Raha, Inilahsultra.com-Sekretaris Daerah (Sekda) Kabupaten Muna, Ali Basa membuka resmi festival layang-layang di Desa Parida Kecamatan Lasalepa Kabupaten Muna, Senin 09 Desember 2019.
Peresmian pembukaan festival tersebut ditandai dengan menerbangkan layang-layang (Kaghati) kreasi dari daun Katimboka. Perlombaan tersebut dikuti tingkat SD dan SMP Se-Kabupaten Muna.
Kegiatan tersebut diselenggarakan oleh Dinas Pendidikan dan kebudayaan (Dikbud) Muna bekerja sama dengan lembaga Pemuda Peduli Lingkungan (P2L) Kabupaten Muna.

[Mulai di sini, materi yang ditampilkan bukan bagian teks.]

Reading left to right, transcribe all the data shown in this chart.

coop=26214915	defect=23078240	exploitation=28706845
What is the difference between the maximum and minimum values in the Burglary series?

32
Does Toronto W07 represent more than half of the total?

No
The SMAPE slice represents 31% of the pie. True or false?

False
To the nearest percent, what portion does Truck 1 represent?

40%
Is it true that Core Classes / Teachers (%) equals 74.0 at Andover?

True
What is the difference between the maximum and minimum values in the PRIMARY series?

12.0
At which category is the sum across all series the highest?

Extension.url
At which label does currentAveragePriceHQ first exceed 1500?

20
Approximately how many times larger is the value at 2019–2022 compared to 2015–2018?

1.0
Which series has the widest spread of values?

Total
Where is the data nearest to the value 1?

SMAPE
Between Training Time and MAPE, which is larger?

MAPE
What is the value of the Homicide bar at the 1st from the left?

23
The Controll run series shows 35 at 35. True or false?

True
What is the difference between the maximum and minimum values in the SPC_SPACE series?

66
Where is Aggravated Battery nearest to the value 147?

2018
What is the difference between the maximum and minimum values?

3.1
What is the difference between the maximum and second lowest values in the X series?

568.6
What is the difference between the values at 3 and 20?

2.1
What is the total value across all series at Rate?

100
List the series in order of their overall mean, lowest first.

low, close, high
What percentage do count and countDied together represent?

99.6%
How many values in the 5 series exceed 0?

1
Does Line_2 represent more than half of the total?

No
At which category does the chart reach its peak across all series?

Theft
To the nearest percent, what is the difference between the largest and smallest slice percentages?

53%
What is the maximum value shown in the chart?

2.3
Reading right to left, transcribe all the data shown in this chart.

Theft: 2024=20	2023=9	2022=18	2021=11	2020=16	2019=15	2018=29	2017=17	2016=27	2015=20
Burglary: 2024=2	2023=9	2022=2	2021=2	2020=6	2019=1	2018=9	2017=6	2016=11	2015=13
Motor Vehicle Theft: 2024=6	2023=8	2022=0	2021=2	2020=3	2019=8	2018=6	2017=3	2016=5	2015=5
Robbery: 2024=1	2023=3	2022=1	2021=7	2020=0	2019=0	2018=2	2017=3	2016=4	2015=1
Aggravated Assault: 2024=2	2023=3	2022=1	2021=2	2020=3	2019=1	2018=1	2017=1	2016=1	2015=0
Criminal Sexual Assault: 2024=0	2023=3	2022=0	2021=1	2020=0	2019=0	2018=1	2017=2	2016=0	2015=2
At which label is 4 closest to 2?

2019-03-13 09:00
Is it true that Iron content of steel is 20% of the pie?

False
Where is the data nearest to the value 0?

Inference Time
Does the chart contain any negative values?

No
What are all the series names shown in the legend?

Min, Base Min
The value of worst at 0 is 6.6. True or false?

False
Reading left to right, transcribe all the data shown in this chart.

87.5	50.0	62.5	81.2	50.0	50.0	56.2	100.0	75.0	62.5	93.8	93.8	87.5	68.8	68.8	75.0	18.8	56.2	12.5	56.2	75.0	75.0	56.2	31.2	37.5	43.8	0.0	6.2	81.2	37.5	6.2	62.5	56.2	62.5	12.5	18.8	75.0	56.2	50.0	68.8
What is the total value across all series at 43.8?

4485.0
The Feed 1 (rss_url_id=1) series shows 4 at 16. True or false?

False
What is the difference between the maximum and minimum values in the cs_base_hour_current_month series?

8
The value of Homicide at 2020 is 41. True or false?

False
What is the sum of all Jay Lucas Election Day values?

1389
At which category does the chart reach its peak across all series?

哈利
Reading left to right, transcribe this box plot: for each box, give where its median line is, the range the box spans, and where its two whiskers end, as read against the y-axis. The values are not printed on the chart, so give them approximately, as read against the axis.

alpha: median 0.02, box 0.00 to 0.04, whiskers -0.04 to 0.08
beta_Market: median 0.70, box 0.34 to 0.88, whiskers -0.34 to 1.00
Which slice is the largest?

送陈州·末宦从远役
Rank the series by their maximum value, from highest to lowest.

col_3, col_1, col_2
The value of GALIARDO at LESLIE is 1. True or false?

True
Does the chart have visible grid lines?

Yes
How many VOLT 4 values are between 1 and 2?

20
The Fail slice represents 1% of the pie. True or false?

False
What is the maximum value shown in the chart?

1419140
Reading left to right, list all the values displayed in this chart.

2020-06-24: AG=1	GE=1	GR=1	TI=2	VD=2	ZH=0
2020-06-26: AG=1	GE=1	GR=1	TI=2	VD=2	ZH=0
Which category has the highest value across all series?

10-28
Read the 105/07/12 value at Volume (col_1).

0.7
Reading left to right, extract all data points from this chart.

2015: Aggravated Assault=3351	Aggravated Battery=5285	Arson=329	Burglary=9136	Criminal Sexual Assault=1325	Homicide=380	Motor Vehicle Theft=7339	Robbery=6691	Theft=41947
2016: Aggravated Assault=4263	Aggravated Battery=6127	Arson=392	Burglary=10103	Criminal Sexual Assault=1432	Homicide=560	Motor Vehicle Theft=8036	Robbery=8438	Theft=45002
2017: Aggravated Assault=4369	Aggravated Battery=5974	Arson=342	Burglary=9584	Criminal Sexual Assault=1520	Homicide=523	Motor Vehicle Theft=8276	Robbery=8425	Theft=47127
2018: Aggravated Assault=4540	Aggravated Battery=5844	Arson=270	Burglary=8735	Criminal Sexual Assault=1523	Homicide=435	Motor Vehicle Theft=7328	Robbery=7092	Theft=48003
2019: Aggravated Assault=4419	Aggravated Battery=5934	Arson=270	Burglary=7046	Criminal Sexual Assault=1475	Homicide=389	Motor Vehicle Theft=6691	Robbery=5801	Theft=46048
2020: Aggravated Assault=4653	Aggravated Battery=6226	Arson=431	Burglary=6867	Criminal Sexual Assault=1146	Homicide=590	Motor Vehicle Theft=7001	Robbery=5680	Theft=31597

Dalam sambutannya, Ali Basa sangat mengapresiasi iven tersebut. Menurutnya, layang-layang merupakan peninggalan leluhur dengan usia sekitar 4.000 tahun.
“Mari kita lestarikan, sebab layang-layang memiliki nilai filosofi, harus dilanjutkan dan dilestarikan bagi generasi muda,” ujarnya.
Apalagi, tambah dia fesival layangan ini sudah terangkat ke dunia internasional karena adanya layang-layang dari Kabupaten Muna yang terbuat dari daun Kolope (sejenis ubi hutan).
“Dari sinilah dunia internasional mulai tertarik dengan festival layangan. Mudah-mudahan masyarakat Desa Parida bisa membuat layang sampai ke tingkat Nasional,” tuturnya.
Sementara itu Ketua Panitia dari Dikbud Muna, La Ode Ane mengungkapkan, kegiatan tersebut dimulai tanggal 09-10 Desember 2019, waktu pelaksanaan selama dua hari, perakitan sampai menerbangkan.
“tujuan dari festival layang-layang untuk melestarikan kebudayaan Muna dan menunjukan eksistensi kita, juga membangkitkan partisipasi masyarakat,” ucapnya.